--- DATASET RECORDS ---

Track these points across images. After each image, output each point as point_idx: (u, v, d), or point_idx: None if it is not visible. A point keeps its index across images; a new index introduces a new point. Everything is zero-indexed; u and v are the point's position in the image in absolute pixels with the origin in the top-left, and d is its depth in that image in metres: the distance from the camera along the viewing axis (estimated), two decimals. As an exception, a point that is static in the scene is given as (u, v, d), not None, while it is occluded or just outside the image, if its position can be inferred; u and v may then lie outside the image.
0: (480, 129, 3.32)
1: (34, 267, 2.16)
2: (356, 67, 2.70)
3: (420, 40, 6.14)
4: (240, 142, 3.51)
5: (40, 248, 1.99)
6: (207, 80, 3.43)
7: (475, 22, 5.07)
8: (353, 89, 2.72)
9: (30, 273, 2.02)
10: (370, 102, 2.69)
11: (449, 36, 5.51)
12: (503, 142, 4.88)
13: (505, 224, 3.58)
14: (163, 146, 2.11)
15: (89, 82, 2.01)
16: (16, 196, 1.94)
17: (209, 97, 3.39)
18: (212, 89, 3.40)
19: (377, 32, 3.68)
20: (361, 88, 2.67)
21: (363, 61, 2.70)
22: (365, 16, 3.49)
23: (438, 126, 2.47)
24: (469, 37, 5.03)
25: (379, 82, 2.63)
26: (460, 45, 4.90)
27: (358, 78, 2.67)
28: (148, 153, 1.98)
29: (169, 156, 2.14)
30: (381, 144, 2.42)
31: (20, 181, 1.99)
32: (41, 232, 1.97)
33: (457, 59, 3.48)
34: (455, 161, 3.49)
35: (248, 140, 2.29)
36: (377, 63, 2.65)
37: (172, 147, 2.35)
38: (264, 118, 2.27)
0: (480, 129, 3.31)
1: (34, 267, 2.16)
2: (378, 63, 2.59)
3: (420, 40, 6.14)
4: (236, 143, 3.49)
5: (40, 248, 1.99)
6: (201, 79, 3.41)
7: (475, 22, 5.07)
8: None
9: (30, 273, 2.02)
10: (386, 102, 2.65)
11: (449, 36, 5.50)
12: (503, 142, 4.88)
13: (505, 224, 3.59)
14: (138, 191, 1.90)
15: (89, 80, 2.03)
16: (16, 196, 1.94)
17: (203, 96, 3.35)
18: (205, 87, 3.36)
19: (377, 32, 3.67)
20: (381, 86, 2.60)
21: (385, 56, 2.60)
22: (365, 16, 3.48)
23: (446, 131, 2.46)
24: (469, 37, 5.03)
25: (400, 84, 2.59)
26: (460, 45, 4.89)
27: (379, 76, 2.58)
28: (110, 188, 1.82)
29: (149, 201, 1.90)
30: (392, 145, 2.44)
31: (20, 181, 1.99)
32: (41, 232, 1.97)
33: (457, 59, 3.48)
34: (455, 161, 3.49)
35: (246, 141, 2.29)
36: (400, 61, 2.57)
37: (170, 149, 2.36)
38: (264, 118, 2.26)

---

### [EXERCISE BRIEF]
Would you output every record above exactly as it stands?

### [PROBLEM SOLUTION]
Track these points across images. After each image, output each point as point_idx: (u, v, d), or point_idx: None if it is not visible. A point keeps its index across images; a new index introduces a new point. Everything is zero-indexed; u and v are the point's position in the image in absolute pixels with the origin in the top-left, and d is its depth in that image in metres: the distance from the camera along the viewing axis (estimated), two decimals. As an exception, a point that is static in the scene is given as (u, v, d), not None, while it is occluded or just outside the image, if its position can be inferred; u and v may then lie outside the image.
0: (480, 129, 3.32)
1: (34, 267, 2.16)
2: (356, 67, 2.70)
3: (420, 40, 6.14)
4: (240, 142, 3.51)
5: (40, 248, 1.99)
6: (207, 80, 3.43)
7: (475, 22, 5.07)
8: (353, 89, 2.72)
9: (30, 273, 2.02)
10: (370, 102, 2.69)
11: (449, 36, 5.51)
12: (503, 142, 4.88)
13: (505, 224, 3.58)
14: (163, 146, 2.11)
15: (89, 82, 2.01)
16: (16, 196, 1.94)
17: (209, 97, 3.39)
18: (212, 89, 3.40)
19: (377, 32, 3.68)
20: (361, 88, 2.67)
21: (363, 61, 2.70)
22: (365, 16, 3.49)
23: (438, 126, 2.47)
24: (469, 37, 5.03)
25: (379, 82, 2.63)
26: (460, 45, 4.90)
27: (358, 78, 2.67)
28: (148, 153, 1.98)
29: (169, 156, 2.14)
30: (381, 144, 2.42)
31: (20, 181, 1.99)
32: (41, 232, 1.97)
33: (457, 59, 3.48)
34: (455, 161, 3.49)
35: (248, 140, 2.29)
36: (377, 63, 2.65)
37: (172, 147, 2.35)
38: (264, 118, 2.27)
0: (480, 129, 3.31)
1: (34, 267, 2.16)
2: (378, 63, 2.59)
3: (420, 40, 6.14)
4: (236, 143, 3.49)
5: (40, 248, 1.99)
6: (201, 79, 3.41)
7: (475, 22, 5.07)
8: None
9: (30, 273, 2.02)
10: (386, 102, 2.65)
11: (449, 36, 5.50)
12: (503, 142, 4.88)
13: (505, 224, 3.59)
14: (138, 191, 1.90)
15: (89, 80, 2.03)
16: (16, 196, 1.94)
17: (203, 96, 3.35)
18: (205, 87, 3.36)
19: (377, 32, 3.67)
20: (381, 86, 2.60)
21: (385, 56, 2.60)
22: (365, 16, 3.48)
23: (446, 131, 2.46)
24: (469, 37, 5.03)
25: (400, 84, 2.59)
26: (460, 45, 4.89)
27: (379, 76, 2.58)
28: (110, 188, 1.82)
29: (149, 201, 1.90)
30: (392, 145, 2.44)
31: (20, 181, 1.99)
32: (41, 232, 1.97)
33: (457, 59, 3.48)
34: (455, 161, 3.49)
35: (246, 141, 2.29)
36: (400, 61, 2.57)
37: (170, 149, 2.36)
38: (264, 118, 2.26)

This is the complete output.